If reapers sing while reaping, why should not auditors sing while auditing and bankers while banking? If there are songs for all the separate things that have to be done in a boat, why are there not songs for all the separate things that have to be done in a bank? As the train from Dover flew through the Kentish gardens, I tried to write a few songs suitable for commercial gentlemen. Thus, the work of bank clerks when casting up columns might begin with a thundering chorus in praise of Simple Addition.

“Up my lads and lift the ledgers, sleep and ease are o’er. 
    Hear the Stars of Morning shouting: ‘Two and Two are four.’ 
Though the creeds and realms are reeling, though the 
    sophists roar, 
Though we weep and pawn our watches, Two and Two are Four.

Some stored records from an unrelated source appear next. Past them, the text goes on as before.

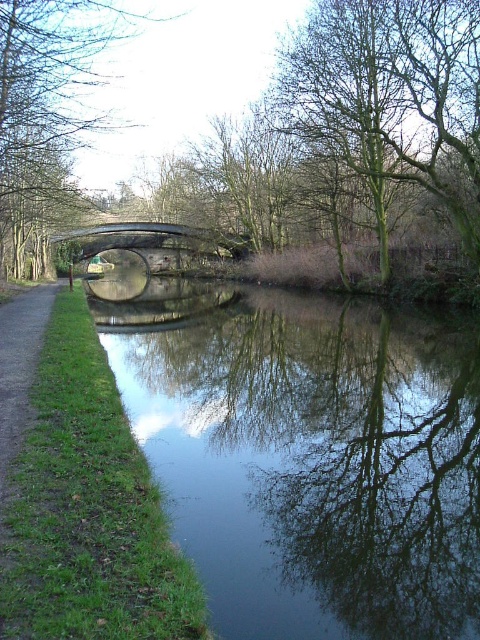
Question: Does green leafy tree at upper center lie behind metallic gray bridge at center?

Choices:
 (A) yes
 (B) no

Answer: (B)

Question: Considering the relative positions of green leafy tree at left and metallic gray bridge at center in the image provided, where is green leafy tree at left located with respect to metallic gray bridge at center?

Choices:
 (A) right
 (B) left

Answer: (B)

Question: Is green leafy tree at upper center smaller than metallic gray bridge at center?

Choices:
 (A) yes
 (B) no

Answer: (B)

Question: Which of the following is the farthest from the observer?

Choices:
 (A) (363, 420)
 (B) (23, 164)
 (C) (339, 96)

Answer: (C)

Question: Which point is farther from the camera taking this photo?

Choices:
 (A) (57, 120)
 (B) (394, 152)

Answer: (B)

Question: Which is nearer to the metallic gray bridge at center?

Choices:
 (A) green leafy tree at left
 (B) clear glass water at center
 (C) green leafy tree at upper center

Answer: (A)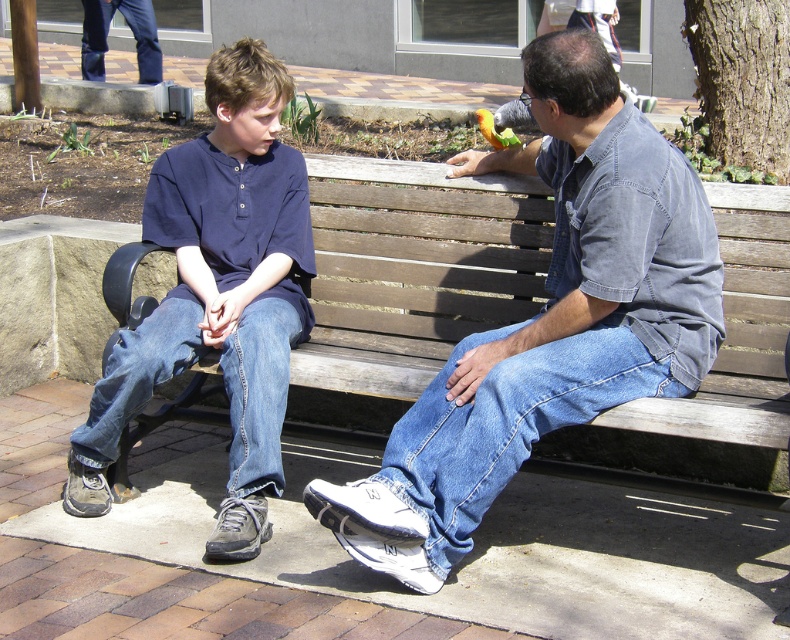
Is dark blue jeans at upper left shorter than yellow-green parrot at upper center?

In fact, dark blue jeans at upper left may be taller than yellow-green parrot at upper center.

Does dark blue jeans at upper left appear over yellow-green parrot at upper center?

Yes.

This screenshot has height=640, width=790. I want to click on dark blue jeans at upper left, so click(x=106, y=35).

Locate an element on the screen. The height and width of the screenshot is (640, 790). dark blue jeans at upper left is located at coordinates (106, 35).

Which is behind, point (322, 360) or point (138, 10)?

The point (138, 10) is behind.

Does wooden bench at center have a lesser height compared to dark blue jeans at upper left?

Yes, wooden bench at center is shorter than dark blue jeans at upper left.

Identify the location of wooden bench at center. (412, 268).

Who is shorter, denim jeans at center or wooden bench at center?

wooden bench at center

Is denim jeans at center wider than wooden bench at center?

Correct, the width of denim jeans at center exceeds that of wooden bench at center.

At what (x,y) coordinates should I click in order to perform the action: click on denim jeans at center. Please return your answer as a coordinate pair (x, y). Looking at the image, I should click on (548, 321).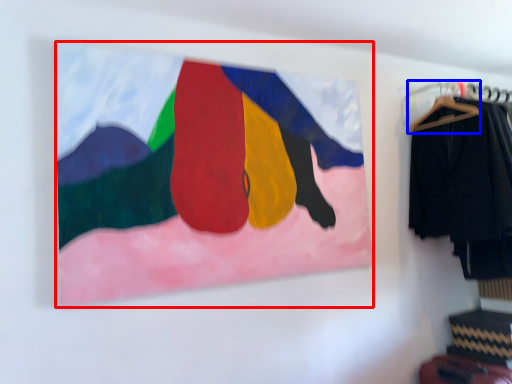
Question: Which of the following is the farthest to the observer, picture frame (highlighted by a red box) or hanger (highlighted by a blue box)?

There’s a run upon the Bank—
    Stand away! 
For the Manager’s a crank and the Secretary drank,   
    and the Upper Tooting Bank           
        Turns to bay! 
Stand close: there is a run 
        On the Bank. 
Of our ship, our royal one, let the ringing legend run,   
    that she fired with every gun           
        Ere she sank.

… . .

And as I came into the cloud of London I met a friend of mine who actually is in a bank, and submitted these suggestions in rhyme to him for use among his colleagues. But he was not very hopeful about the matter. It was not (he assured me) that he underrated the verses, or in any sense lamented their lack of polish. No; it was rather, he felt, an indefinable something in the very atmosphere of the society in which we live that makes it spiritually difficult to sing in banks. And I think he must be right; though the matter is very mysterious. I may observe here that I think there must be some mistake in the calculations of the Socialists. They put down all our distress, not to a moral tone, but to the chaos of private enterprise. Now, banks are private; but post-offices are Socialistic: therefore I naturally expected that the post-office would fall into the collectivist idea of a chorus. Judge of my surprise when the lady in my local post-office (whom I urged to sing) dismissed the idea with far more coldness than the bank clerk had done. She seemed indeed, to be in a considerably greater state of depression than he. Should any one suppose that this was the effect of the verses themselves, it is only fair to say that the specimen verse of the Post-Office Hymn ran thus:

O’er London our letters are shaken like snow,
Our wires o’er the world like the thunderbolts go.
The news that may marry a maiden in Sark,
Or kill an old lady in Finsbury Park.

        Chorus (with a swing of joy and energy):

Or kill an old lady in Finsbury Park.

And the more I thought about the matter the more painfully certain it seemed that the most important and typical modern things could not be done with a chorus. One could not, for instance, be a great financier and sing; because the essence of being a great financier is that you keep quiet. You could not even in many modern circles be a public man and sing; because in those circles the essence of being a public man is that you do nearly everything in private. Nobody would imagine a chorus of money-lenders. Every one knows the story of the solicitors’ corps of volunteers who, when the Colonel on the battlefield cried “Charge!” all said simultaneously, “Six-and-eightpence.” Men can sing while charging in a military, but hardly in a legal sense. And at the end of my reflections I had really got no further than the sub-conscious feeling of my friend the bank-clerk—that there is something spiritually suffocating about our life; not about our laws merely, but about our life. Bank-clerks are without songs, not because they are poor, but because they are sad. Sailors are much poorer. As I passed homewards I passed a little tin building of some religious sort, which was shaken with shouting as a trumpet is torn with its own tongue. THEY were singing anyhow; and I had for an instant a fancy I had often had before: that with us the super-human is the only place where you can find the human. Human nature is hunted and has fled into sanctuary.